Moneybox

Let’s Make “Easy Choices” On Health Care First

You were no doubt as eager as I was to see the official statement of Fix The Debt on the president’s inaugural address, so I was glad to learn via 5PM press release earlier this afternoon that:

As the President said during his inaugural address, we must ‘revamp our tax code’ and ‘make the hard choices to reduce the cost of health care and the size of our deficit.’ We couldn’t agree more.

On the tax code, sure. On health care, I continue to think this is a phrase that obscures much more than it illuminates.

Actually making choices that are actually hard is, obviously, politically unpopular. But in a perverse way, talking about making them has become very politically popular. Yet this is obviously perverse. If it at some point becomes impossible to avoid hard choices, then needless to say they must be made. But the right way to think about reforming health care policy is to start with the easy choices. At least the relatively easy ones. In any kind of budgeting situation, you want to start with the moves that are the least painful.

Increasing the flow of immigrants to the United States, for example, improves the budget situation at negative cost to most native born Americans. So does monetary stimulus.

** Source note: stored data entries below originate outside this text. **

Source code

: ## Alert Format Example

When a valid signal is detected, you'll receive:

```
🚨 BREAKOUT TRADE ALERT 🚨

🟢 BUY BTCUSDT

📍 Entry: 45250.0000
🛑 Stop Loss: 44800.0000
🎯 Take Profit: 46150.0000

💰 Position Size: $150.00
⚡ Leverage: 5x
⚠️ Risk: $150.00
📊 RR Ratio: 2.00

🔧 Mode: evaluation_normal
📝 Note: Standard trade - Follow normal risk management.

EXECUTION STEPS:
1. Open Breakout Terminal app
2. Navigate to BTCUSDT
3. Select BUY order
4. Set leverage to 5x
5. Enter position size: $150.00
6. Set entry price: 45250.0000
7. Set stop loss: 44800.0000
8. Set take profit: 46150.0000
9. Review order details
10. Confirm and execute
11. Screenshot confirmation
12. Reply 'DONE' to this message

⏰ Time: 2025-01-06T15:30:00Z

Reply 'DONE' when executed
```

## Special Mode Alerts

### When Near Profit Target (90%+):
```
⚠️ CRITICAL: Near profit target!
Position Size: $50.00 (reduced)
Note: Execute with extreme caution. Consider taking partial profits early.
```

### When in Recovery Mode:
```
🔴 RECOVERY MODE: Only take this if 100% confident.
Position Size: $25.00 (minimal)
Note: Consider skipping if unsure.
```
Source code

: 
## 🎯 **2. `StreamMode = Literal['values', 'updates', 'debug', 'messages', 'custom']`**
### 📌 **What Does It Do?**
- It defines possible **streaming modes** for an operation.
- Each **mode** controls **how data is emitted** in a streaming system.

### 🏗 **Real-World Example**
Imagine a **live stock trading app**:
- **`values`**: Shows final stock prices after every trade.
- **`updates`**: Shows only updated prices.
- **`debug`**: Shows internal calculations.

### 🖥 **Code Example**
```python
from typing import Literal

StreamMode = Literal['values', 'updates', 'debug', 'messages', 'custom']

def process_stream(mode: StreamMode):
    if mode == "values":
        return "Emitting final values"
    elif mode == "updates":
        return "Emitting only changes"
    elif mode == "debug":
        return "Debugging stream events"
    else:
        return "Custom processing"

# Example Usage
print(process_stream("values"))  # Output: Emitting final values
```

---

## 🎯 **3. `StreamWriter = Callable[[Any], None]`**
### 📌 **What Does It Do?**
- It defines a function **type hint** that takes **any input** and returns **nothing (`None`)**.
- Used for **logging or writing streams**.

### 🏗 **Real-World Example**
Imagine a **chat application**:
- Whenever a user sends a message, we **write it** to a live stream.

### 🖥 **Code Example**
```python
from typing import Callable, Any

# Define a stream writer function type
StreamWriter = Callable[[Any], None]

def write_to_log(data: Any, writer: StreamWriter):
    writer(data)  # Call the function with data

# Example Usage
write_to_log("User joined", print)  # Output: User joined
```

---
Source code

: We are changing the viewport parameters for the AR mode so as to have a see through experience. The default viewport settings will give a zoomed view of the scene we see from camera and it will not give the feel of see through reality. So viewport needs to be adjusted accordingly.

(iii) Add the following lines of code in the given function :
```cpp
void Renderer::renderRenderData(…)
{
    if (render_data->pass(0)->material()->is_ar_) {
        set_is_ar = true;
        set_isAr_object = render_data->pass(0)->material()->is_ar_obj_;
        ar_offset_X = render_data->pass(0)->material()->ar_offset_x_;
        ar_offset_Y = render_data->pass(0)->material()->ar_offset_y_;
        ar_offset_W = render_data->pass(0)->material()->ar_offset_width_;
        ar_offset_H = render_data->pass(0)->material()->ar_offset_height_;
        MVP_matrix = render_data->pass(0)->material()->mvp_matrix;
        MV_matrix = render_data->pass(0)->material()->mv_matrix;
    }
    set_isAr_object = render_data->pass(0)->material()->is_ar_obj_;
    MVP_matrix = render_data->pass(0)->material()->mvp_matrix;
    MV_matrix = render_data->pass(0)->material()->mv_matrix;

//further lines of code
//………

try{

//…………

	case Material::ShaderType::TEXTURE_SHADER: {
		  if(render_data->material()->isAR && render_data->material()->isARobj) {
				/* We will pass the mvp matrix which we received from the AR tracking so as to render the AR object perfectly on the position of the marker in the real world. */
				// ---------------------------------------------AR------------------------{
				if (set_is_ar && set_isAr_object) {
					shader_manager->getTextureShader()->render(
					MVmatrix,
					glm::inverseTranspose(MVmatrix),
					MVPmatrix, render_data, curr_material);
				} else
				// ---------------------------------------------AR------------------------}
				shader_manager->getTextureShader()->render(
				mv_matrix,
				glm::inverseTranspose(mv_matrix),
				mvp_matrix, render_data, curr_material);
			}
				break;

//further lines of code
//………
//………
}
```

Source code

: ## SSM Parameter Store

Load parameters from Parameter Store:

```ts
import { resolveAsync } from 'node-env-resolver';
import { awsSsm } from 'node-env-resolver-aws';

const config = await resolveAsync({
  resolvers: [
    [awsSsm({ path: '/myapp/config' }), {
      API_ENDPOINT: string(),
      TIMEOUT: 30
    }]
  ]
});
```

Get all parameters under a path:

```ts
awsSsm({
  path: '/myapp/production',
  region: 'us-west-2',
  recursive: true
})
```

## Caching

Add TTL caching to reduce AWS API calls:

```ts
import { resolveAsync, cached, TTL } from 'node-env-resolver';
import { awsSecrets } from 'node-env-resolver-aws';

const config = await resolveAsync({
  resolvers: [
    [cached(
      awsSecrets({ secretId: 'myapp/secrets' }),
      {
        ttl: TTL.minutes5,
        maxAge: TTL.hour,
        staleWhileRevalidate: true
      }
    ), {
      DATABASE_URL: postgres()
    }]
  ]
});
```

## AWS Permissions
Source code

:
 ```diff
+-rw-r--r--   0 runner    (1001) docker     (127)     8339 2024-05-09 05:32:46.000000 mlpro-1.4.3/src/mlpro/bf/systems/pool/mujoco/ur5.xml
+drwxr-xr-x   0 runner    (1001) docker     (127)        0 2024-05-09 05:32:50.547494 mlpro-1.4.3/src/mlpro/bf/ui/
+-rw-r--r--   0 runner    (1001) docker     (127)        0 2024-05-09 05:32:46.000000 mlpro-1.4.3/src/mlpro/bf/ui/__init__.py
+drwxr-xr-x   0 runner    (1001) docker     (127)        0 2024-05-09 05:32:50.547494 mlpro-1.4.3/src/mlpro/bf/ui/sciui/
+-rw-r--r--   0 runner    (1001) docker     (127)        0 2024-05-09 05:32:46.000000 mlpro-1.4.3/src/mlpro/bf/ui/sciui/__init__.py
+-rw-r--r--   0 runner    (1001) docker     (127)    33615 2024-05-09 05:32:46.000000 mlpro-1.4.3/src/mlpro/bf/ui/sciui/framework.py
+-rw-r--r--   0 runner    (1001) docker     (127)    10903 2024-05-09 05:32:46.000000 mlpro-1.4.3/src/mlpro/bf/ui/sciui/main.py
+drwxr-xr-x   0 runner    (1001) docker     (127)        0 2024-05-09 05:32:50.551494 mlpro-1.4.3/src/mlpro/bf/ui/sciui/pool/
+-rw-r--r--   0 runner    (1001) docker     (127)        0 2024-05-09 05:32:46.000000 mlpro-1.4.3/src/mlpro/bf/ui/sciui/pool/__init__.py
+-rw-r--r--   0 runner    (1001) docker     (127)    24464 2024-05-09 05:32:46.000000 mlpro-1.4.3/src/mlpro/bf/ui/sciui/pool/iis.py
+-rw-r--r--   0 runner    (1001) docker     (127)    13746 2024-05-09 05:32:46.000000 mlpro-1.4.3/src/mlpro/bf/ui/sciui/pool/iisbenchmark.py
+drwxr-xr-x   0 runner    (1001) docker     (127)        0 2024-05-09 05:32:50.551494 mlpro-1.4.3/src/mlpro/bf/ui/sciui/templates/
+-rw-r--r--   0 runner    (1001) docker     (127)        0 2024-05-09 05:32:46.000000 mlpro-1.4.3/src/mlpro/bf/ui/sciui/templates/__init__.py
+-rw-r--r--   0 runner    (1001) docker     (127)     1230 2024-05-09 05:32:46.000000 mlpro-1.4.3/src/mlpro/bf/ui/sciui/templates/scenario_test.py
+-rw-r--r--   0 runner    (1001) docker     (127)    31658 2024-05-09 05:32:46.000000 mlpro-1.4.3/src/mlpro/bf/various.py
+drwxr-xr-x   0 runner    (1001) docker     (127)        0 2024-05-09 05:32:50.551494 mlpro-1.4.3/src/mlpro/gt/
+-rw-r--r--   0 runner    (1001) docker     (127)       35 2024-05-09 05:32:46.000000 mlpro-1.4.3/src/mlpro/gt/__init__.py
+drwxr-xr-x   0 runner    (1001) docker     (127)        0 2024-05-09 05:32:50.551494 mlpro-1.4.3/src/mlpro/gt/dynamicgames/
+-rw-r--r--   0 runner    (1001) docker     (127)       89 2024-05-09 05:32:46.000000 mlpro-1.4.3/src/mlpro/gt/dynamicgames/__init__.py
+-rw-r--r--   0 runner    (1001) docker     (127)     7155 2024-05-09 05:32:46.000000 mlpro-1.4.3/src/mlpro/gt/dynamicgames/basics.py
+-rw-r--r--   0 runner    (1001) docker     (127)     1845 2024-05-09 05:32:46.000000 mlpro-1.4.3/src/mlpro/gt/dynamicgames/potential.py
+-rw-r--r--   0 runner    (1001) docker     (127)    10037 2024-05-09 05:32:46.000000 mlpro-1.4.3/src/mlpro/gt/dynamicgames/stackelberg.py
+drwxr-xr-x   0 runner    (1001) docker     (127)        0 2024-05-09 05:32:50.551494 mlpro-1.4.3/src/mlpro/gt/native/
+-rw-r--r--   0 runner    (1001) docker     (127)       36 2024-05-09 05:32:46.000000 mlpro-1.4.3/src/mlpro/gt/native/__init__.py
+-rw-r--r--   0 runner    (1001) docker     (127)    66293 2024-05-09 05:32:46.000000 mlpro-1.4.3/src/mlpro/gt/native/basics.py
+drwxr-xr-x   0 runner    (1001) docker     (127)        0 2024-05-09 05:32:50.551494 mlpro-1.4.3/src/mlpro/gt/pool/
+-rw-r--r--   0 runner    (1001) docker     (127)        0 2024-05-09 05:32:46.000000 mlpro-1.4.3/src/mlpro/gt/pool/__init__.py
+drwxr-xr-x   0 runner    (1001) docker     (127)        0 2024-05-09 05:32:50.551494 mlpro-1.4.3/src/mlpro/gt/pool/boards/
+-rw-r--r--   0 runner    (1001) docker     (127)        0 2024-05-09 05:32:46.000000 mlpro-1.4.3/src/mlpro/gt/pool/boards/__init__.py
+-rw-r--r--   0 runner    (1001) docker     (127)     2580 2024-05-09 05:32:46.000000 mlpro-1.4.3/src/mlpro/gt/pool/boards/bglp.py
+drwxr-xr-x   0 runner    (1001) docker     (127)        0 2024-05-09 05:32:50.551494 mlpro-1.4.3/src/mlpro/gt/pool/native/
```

And you can make this particularly easy by focusing on specific areas. In the field of software engineering, for example, increased immigration leads to a boom in worker productivity. The tough choice is that it also creates some economic losses for incumbent software engineers. But if you increase the volume of skilled immigration across occupational categories—computer programmers, yes, but also health care professionals and lawyers and architects—then the gains swamp the losses and everyone ends up better off. That would be an easy choice. Improving the pharmaceutical R&D process through more reliance on prizes and open research and less reliance on patents and monopolies would also be a pretty easy choice. Demagoguery about “death panels” aside, offering end of life counseling to Medicare recipients so that we don’t spend money on treatments that people don’t even want would be an easy choice. Trying to improve the management of the organ transplant system would, I suppose, unnerve some stakeholders but if we can find ways to do it it’s a pretty easy choice.

Looking for easy choices can sound like wishful thinking or even be wishful thinking—so far electronic medical records haven’t lived up to the hype—but it’s still worth reaching for. “Hard choices” rhetoric is often in practice a cover for lazy choices. “Raise the eligibility age to 67” is an easy sentence to write and explain, and it has the dubious benefit of raising health care providers’ incomes without requiring them to improve their services in any way, but it would be better to find some easier choices.